British experts stressed that the cases were extremely rare. Anthony Black, former head of the psychology unit at Broadmoor hospital, said the abductors, who were always women, tended to be people who had been let down, usually by a man, or suffered a set-back such as a miscarriage or a failure to conceive.

"The cases tend to figure around the break-up of a relationship or a loss of some kind. The woman may even be deluded that she has a baby. She may go through a phantom pregnancy. Some women pad themselves out to please a partner."

He said the abductors tended to be sensitive, vulnerable people who had had unhappy experiences which involved being let down or deserted.

"Ordinary people will cope with a lot of distress. They grin and bear it or try for adoption or for infertility treatment, depending on their circumstances. These women invariably turn out to have had a chequered life history and the break-up or the miscarriage is the latest in a succession of onslaughts, insults and mishaps."

The upside was that because the babies were wanted they tended to be well looked after. "They treat them as their own. If a couple had snatched the baby one would worry that the motive was a bit more malign."

Alice Lovell, psychologist at South Bank University, London, and an expert on the effects of miscarriage, said that the idea that women who lost a baby might think of taking someone else's was a myth. "These women want their own baby. There is no evidence that miscarriage leads to abduction. To compound the loss these women suffer by assuming they might resort to abduction is very hurtful."

In the US, 170 infants have been abducted since 1983, nine so far this year. Ten are still missing. Cathy Nahirny, of the US Center for Missing and Exploited Children said yesterday: "The recovery rate is very good.
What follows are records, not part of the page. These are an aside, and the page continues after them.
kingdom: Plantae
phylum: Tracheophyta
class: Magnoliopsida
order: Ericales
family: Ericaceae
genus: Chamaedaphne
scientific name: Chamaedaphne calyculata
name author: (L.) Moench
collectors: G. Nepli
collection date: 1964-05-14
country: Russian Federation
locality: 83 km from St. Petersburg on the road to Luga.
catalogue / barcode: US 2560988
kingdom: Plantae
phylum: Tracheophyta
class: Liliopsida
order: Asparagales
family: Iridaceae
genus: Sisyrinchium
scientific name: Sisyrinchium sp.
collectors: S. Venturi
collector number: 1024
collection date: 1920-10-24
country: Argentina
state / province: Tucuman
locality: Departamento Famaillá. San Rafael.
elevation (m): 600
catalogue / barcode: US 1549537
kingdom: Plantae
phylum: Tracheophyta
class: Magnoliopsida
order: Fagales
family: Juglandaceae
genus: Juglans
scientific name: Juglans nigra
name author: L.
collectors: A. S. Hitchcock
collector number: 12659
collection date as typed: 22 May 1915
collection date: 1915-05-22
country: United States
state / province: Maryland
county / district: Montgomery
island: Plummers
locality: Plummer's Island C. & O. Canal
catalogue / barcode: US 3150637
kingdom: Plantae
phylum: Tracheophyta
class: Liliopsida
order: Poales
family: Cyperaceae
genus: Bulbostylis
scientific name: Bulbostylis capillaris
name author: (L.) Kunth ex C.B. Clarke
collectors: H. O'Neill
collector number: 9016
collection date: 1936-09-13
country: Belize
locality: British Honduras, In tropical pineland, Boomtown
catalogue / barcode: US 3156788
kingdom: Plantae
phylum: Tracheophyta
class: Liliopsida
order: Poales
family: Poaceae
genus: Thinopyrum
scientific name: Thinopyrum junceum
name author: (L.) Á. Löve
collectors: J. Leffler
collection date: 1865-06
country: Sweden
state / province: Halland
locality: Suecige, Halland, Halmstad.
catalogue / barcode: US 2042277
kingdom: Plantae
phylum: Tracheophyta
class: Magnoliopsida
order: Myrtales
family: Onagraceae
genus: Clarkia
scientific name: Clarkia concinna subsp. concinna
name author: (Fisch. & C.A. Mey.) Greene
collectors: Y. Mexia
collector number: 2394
The babies are very rarely harmed. The women who take them raise them as their own."

She said when a new born baby was taken it was possible the woman would have faked a pregnancy keeping her partner, family and friends in the dark.

She said although there was no criminal intent they lived their lives by lying and deceit. "They are incredibly convincing con-artists."

In one case in the US, a woman whose marriage to a soldier was going through a rocky patch told him she was pregnant. She then convinced him that there was a tradition in her family going back generations that the pregnant couple did not have sex or sleep together during the pregnancy. Her husband, anxious not to upset her, accepted the story.

During her "pregnancy" she stuffed padding in her clothes and when she was "due" and her husband was away for a few days, she applied for a babysitting position - and stole the baby.